Trinidad and Tobago has already managed with less than 1% of the world’s reserves to become the largest exporter of methanol in the world and the largest exporter of ammonia to the US, and its Atlantic LNG plant is a major exporter of LNG.

Motley said the plan was to work with other regional countries including Venezuela and Guyana to add value to their energy and then export it globally. He however warned that Trinidad and Tobago cannot see itself as a colonial power seeking to take people’s oil and gas with nothing in return.

Trinidad and Tobago’s National Gas Co. has been appointed as the island’s lead agency in the effort, and its Chairman Jerry Brooks told OGJ that the energy hub concept is Trinidad and Tobago using its advantage of more than 100 years in oil and 40 years in gas, as well as its location and expertise, to bring value to regional payers who don’t have the same expertise and infrastructure.

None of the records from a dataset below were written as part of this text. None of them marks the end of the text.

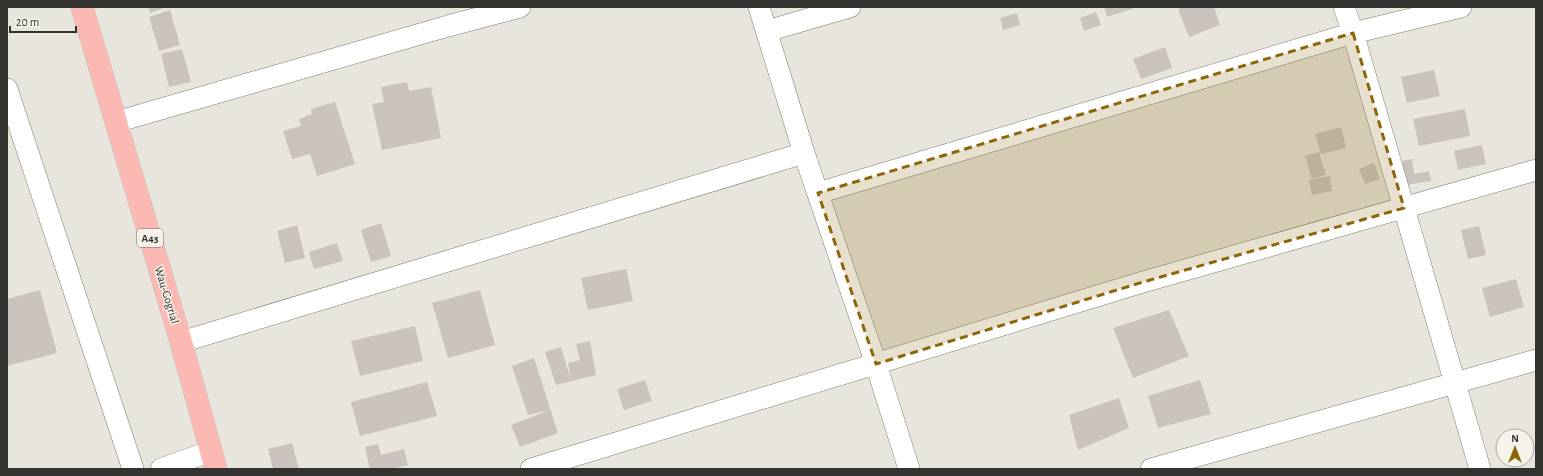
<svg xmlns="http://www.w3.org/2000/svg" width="1543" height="476" font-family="'Alegreya Sans',sans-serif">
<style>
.building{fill:#cac3bd}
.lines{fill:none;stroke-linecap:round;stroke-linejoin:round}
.street-casing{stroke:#7d7b73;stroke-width:22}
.primary-casing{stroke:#c2c2c1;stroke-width:23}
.street{stroke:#fff;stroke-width:21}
.primary{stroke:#fcb8b2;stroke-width:22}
.marked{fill:#8e660a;fill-opacity:0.2;stroke:#8e660a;stroke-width:3;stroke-dasharray:8 5;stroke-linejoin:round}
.labels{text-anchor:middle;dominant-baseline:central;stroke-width:3;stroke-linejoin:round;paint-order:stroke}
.shield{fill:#f5f2e9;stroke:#6d6c67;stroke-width:1}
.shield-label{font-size:11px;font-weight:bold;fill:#33322f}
.street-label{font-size:12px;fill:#33322f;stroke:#f5f2e9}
</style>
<rect width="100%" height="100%" fill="#e7e5dc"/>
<path class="building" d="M 148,7 L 167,7 L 150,13 Z
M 1104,7 L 1138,7 L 1107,17 Z
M 1183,7 L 1214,7 L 1220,25 L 1189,37 L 1178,9 Z
M 170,10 L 180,45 L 159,51 L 149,17 Z
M 1096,12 L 1101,25 L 1084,31 L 1080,18 Z
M 1017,13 L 1020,25 L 1003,30 L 1000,18 Z
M 1165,47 L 1172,68 L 1141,79 L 1133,59 Z
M 182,49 L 191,82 L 169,87 L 161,54 Z
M 1434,70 L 1440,96 L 1407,103 L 1401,77 Z
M 407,82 L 409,91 L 431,87 L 441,138 L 382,150 L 372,104 L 384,102 L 381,87 Z
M 335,102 L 355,164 L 317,176 L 310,154 L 292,159 L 283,131 L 301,126 L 299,119 L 312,114 L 311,109 Z
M 1465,109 L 1470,136 L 1419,146 L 1413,119 Z
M 1341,127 L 1346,148 L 1321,154 L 1315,134 Z
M 1482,145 L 1486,164 L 1458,170 L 1454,151 Z
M 1319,152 L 1326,175 L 1312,179 L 1305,156 Z
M 1412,159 L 1414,174 L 1429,171 L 1431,181 L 1406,185 L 1402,161 Z
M 1374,163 L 1380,179 L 1365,184 L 1359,169 Z
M 1330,176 L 1332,191 L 1312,195 L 1309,180 Z
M 381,223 L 391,256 L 371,262 L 361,230 Z
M 297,225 L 305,258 L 285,263 L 277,231 Z
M 1479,226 L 1486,255 L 1468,259 L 1461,230 Z
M 337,243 L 343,261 L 314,269 L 309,252 Z
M 626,269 L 633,301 L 588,310 L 581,278 Z
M 1516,279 L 1524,307 L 1490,317 L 1482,288 Z
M 40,290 L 57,353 L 7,366 L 7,299 Z
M 480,290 L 495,345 L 448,358 L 432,303 Z
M 1169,310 L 1189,356 L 1133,378 L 1113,328 Z
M 415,326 L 423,361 L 360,376 L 351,341 Z
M 590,341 L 596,375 L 556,385 L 545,352 L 561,347 L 571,380 L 568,363 L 580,360 L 576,344 Z
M 534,358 L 558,433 L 520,447 L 511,425 L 550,410 L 528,415 L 512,366 Z
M 645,380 L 652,401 L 624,410 L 617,389 Z
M 1200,380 L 1211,414 L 1158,428 L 1148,396 Z
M 427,382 L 437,416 L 360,436 L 351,402 Z
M 1119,398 L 1129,428 L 1078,450 L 1069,415 Z
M 292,443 L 299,469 L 273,469 L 268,449 Z
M 378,444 L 381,455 L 404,449 L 408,465 L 393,469 L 370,469 L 365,447 Z"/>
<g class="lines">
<defs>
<path id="street" d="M 759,7 L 804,153 L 876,364 L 909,469
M 1344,7 L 1353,33 L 1480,469
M 767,31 L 850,7
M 7,89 L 133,469
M 116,122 L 448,26 L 520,7
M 818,193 L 1353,33 L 1461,7
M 181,342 L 804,153
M 161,469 L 211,451
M 531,469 L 1143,282 L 1536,170
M 1151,469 L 1536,360"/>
<path id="primary" d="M 82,7 L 181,342 L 216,469"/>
</defs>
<use href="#street" class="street-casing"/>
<use href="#primary" class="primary-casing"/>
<use href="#street" class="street"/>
<use href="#primary" class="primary"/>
</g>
<path class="marked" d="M 1353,33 L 1404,208 L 1143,282 L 876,364 L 818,193 Z"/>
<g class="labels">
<rect class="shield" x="137" y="229" width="26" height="18" rx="3"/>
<g class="shield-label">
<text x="150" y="238">A43</text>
</g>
<g class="street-label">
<text transform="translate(167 295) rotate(73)">Wau-Gogrial</text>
</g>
</g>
<rect width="1543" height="476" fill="none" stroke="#33322f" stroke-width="16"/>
<g transform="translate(1515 448)"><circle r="19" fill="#f5f2e9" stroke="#a7a59f"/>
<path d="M0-3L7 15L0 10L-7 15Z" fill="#8e660a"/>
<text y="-6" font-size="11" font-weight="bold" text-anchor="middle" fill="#33322f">N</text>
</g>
<path d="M10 26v6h66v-6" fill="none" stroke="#33322f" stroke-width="2"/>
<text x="16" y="26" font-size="12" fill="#33322f" stroke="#f5f2e9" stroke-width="3" paint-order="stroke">20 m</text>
</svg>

He noted that the country has more than 1,000 km of pipelines, a gas efficiency of more than 99% with a safe record. It also has expertise in engineering, drilling, geosciences, and platform construction. In that respect it is already working with Guyana on its tax structure, regulatory framework, port facilities, and other ancillary services as the country becomes an energy producer following ExxonMobil’s Liza discovery.

Brooks said this move will put idle capacity to work, increase remittances, and increase streams of cash flow to the island. The NGC chairman also said Trinidad and Tobago will not ignore the need to develop its own energy including deepwater gas, which he said needed to flow at 800 MMscfd to be commercial.

The idea Brooks said was to go further downstream. “As a country we have an obligation to look at areas further downstream. So there is the opportunity to go further downstream from methanol, and part of our allocation of gas in the next period has to be how do we carve out a tranche of gas that will facilitate natural gas-based development so we have to look at that next generation of development.”

He said the deal to import gas from Venezuela was an example of how this can work with Trinidad and Tobago buying gas from its neighbor and having the capacity to immediately put it into its processing plants and produce value added products.

Brooks said during the next phase of natural gas allocation, the Caribbean island will be approving projects that go further downstream including downstream of methanol and aluminum.